2. A FEW NOTES ON SUNDERLAND STREET NAME ORIGINS
Over the past eighteen months a city-wide research project has been on-going on the origins of the street names of Sunderland and a publication is anticipated on completion of this work. No doubt most Wearsiders will be aware of some street name origins, many of which are obvious, but there are, however, many which are shrouded in history.
Some streets are named after the city's famous sons, some have links to notable families and others to the old industries. What is certain is that there was a reason for all the street names. Someone, at some time, has sat down and given their time and thoughts to the naming of each street - if only these individuals were still around to give their explanations.
One of Wearside's most famous sons, Sir Henry Havelock, the hero of the Relief of Lucknow during the Indian Mutiny, is recalled with no fewer than three streets currently carrying his name, Havelock Terrace, Havelock Street, General Havelock Road and Havelock Court. Havelock School was built close to the old Ford Hall, Sir Henry's birthplace and Lucknow Street was built in the east end of the city. Hudson Road was named after George Hudson, the M.P. for Sunderland from 1857 to 1859 and the man who financed the building of Sunderland's South Dock. At Millfield, the John Candlish Road was named after the man who was the town M.P. from 1866-74. Notable familes such as Maude and Williamson are also recalled in streets on both sides of the Wear.
One of Sunderland's nineteenth century magistrates, William Ettrick, is remembered through Ettrick Grove. He used to preside over the courts held in the George Inn in High Street.
Pann Lane, which is still in existence, received its name from the salt-making industry which existed centuries ago on the banks of the Wear whilst Salter's Lane recalls that salt was carried by pack-horse along a road that linked Ford, Grindon, Seaham and Hartlepool, from where it was exported.
Crowtree Road takes its name from the murder of crows which nested in the trees there whilst Hendon is derived from the old English hind-denu meaning hind's dene or valley.
'Garth' is interesting in that it originally meant ground used as a yard, paddock or garden. the word was derived from the old Norwegian gard to the English garth - hence Assembly Garth and Numbers Garth. In the 1930s Burleigh, St. Patrick's and Wear Garth were built in the east end of the town.

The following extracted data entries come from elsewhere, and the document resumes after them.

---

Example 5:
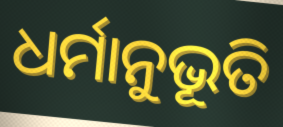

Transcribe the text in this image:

ଧର୍ମାନୁଭୂତି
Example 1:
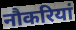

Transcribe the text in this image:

नौकरियां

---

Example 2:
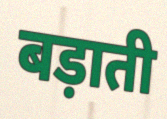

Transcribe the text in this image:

बड़ाती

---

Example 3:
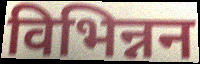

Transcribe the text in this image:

विभिन्नन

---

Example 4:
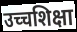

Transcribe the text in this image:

उच्चशिक्षा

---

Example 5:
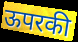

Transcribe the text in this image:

ऊपरकी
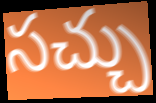
సచ్చు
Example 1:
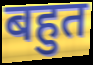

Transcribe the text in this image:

बहुत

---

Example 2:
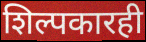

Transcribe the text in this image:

शिल्पकारही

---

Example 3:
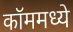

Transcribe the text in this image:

कॉममध्ये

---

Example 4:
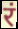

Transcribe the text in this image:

रं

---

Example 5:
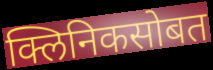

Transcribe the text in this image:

क्लिनिकसोबत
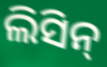
ଲିସିନ୍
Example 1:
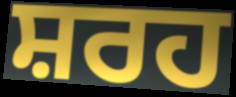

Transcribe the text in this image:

ਸ਼ਰਹ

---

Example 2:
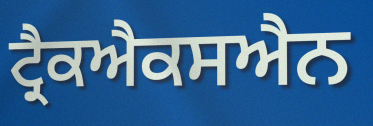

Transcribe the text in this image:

ਟ੍ਰੈਕਐਕਸਐਨ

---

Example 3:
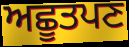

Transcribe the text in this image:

ਅਛੂਤਪਣ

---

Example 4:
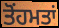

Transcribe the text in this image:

ਤੋਂਹਮਤਾਂ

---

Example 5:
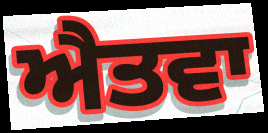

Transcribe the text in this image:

ਐਤਵਾ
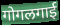
गोगलगाई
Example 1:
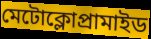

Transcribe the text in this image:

মেটোক্লোপ্রামাইড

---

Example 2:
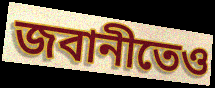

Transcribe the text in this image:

জবানীতেও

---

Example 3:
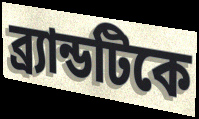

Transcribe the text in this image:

ব্র্যান্ডটিকে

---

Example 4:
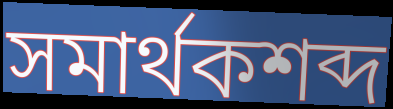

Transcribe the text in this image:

সমার্থকশব্দ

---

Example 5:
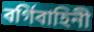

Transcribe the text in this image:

বর্গিবাহিনী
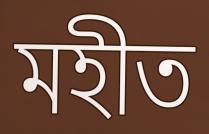
মহীত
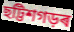
ছট্টিশগড়ৰ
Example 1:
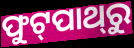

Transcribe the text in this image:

ଫୁଟ୍‌ପାଥ୍‌ରୁ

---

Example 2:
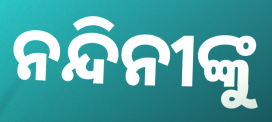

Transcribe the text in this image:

ନନ୍ଦିନୀଙ୍କୁ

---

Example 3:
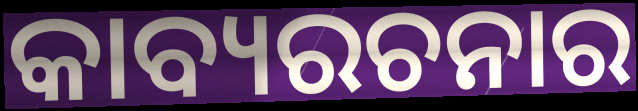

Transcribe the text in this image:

କାବ୍ୟରଚନାର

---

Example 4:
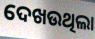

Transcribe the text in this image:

ଦେଖଉଥିଲା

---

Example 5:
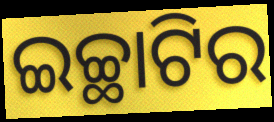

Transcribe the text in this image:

ଇଚ୍ଛାଟିର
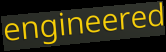
engineered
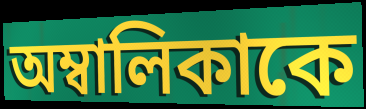
অম্বালিকাকে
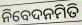
ନିବେଦନମିତି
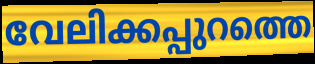
വേലിക്കപ്പുറത്തെ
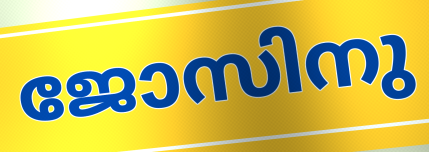
ജോസിനു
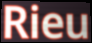
Rieu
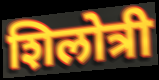
शिलोत्री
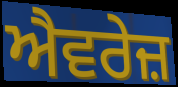
ਐਵਰੇਜ਼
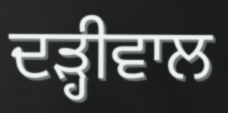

Centuries ago the Lord of Dalden once owned a summer residence in the area we know today as Pallion. It was desribed as 'Le Pavylion' in the early fourteenth century but by 1408 the name had been changed to 'Pavillion'. It seems that with the passing of time the name was eventually changed to 'Pallion'. Uncertainy exists over the origins of the name 'Pennywell' with one conjecture being that the word 'well' is derived from the Old English wielle meaning spring. The word 'Penny' was mentioned in Bishop Hatfield's Survey where it stated ' five tenements were let at a penny farme' (or rack rent). The area of present day Pennywell was, at that time, in the Manor of the Bishop and no doubt was one of the five penny farms referred to. Hence: 'the spring on a 'penny' farm. - Pennywell. The 'spring' in Springwell comes from the Middle English word meaning a copse, clump or trees or spinney - hence 'the spring among the trees'.
Little imagination was used in the naming of the streets of the post-war Council estates of Sunderland. They were simply given names (with a few exceptions) that begin with the same initial letter - e.g. T. in Thorney Close, P in Plains Farm, H in Hill View, R in Red House, F in Ford Estate. Town End Farm street names begin with a B as T had already been used in Thorney Close whilst Farringdon streets being with an A as F had already been used in Ford Estate. Now just who thought of that? Well one of our members has informed us that in the 1950s the Town's Planning Department was situated in Stockton Road and employees there at that time were asked to come up with appropriate names for the many new streets being erected on the new housing estates of the town.